DC receives funding for DSW research project

Durham College (DC) announced that its Office of Research Services and Innovation (ORSI) has been awarded $29,527 in research funding from the Ontario government through the Ontario Human Capital Research and Innovation Fund (OHCRIF).

The awarded funding is based on a proposal developed by Kay Corbier, principal investigator and professor with the School of Health & Community Services.

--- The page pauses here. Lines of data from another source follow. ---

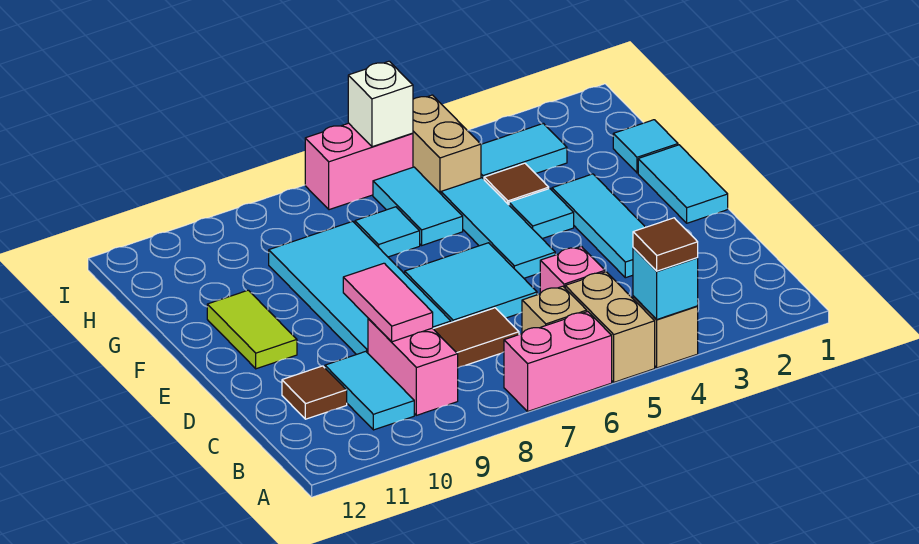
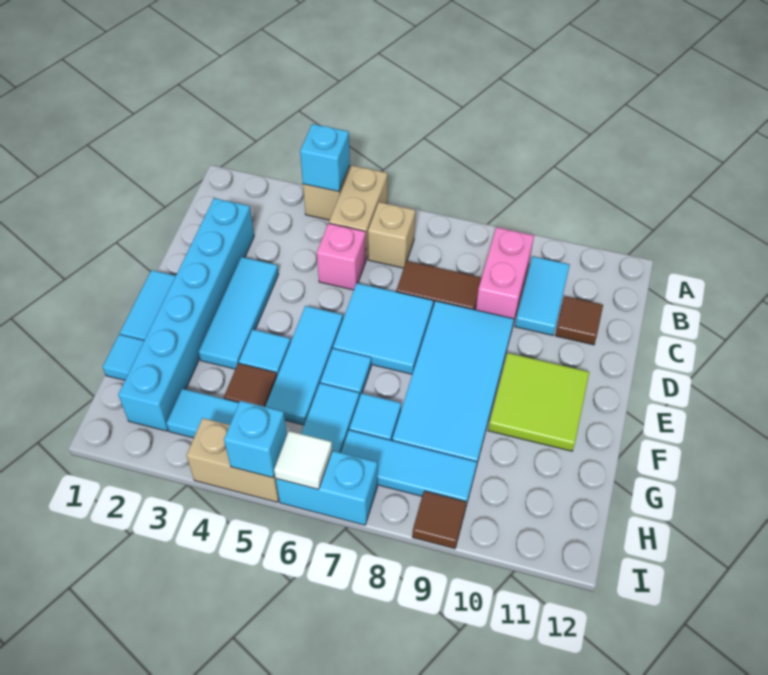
brown tile A4 level 3 -> brown tile I9 level 1
pink brick A6:A7 level 1 -> none
none -> cyan brick C2:H2 level 1
pink tile C9:D9 level 2 -> none
lime tile E11:F11 level 1 -> lime tile E10:F11 level 1
none -> cyan tile F6 level 1
tan brick H5:I5 level 1 -> tan brick I4:I5 level 1
none -> cyan tile H7:H9 level 1
none -> cyan brick I5 level 2
pink brick I6:I7 level 1 -> cyan brick I6:I7 level 1
white brick I6 level 2 -> white tile I6 level 2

One of 17 proposals selected, out of 94 submissions, the project will see Corbier, along with a team of DC faculty members, undertake a research project that seeks to introduce and evaluate the use of simulation as a teaching methodology  in the curriculum for the college’s Developmental Services Worker (DSW) program.

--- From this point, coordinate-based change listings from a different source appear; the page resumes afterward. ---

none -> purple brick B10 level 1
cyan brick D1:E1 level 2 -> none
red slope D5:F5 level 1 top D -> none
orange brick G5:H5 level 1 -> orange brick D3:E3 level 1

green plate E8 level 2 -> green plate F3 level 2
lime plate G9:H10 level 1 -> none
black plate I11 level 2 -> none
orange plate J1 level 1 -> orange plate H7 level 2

Titled The Experience of Simulation and the Perception of Preparedness of Developmental Service Worker Students to Practice in Field Placement Practicum, it will evaluate the perceptions of second-year DSW students at the beginning and end of their field placement to gauge the impact of simulated activities taught in a Personal Support Skills course in preparation for students to use those skills with clients.

“DSWs require a specific and unique set of skills to provide quality support to people with developmental disabilities,” said Debbie McKee Demczyk, director, ORSI. “We are pleased to receive this funding which will enable us to determine the most effective way to teach our students those skills while enabling us to test simulation as a teaching tool that can be employed in DSW course work. All of this is in line with our commitment to fully prepare our graduates for future careers.”

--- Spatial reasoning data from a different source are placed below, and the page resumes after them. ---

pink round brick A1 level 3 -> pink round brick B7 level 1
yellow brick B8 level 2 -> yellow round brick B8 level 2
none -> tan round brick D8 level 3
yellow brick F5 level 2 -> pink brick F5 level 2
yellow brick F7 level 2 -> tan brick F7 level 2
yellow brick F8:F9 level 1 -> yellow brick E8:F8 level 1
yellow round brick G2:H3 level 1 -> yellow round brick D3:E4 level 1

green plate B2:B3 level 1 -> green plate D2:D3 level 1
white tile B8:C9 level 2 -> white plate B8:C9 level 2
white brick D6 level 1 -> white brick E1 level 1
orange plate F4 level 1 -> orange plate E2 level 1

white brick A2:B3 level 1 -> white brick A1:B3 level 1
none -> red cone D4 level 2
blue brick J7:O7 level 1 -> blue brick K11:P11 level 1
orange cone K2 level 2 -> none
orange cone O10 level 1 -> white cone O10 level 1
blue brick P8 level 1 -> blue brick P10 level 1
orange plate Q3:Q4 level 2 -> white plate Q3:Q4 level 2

With an overall objective to support research and innovation projects that identify ways to help people prepare for, return to or keep employment and become productive participants in the labour force, all OHCRIF-funded research and innovation projects must align with Ontario priorities.

In particular, one of Ontario’s research priorities for 2014-2015 is to investigate learning environments and teaching quality, which Corbier’s project seeks to address.

“Research in the pedagogy of learning applicable to the DSW field is scarce,” said Corbier. “Specifically, there is little research on the effectiveness of the use of simulation in teaching support skills in the developmental services field. We hope that by exploring simulation as an educational tool we can improve our teaching quality and advance our field.”

The project brings together a large internal and external team. Marie McEwan, DC simulation specialist, played a key role in the design, development and co-ordination of the simulation activity being used as the basis for the project with additional internal support coming from ORSI, The Centre for Academic and Faculty Enrichment and two research assistants/graduates from the college’s DSW program.

Within the community, the Region of Durham Adult Community Support Services Program, Community Living Oshawa/Clarington, the Provincial Human Resources Strategy Core Competency Implementation Team and the Standardized Patient Program from the University of Toronto are also participating.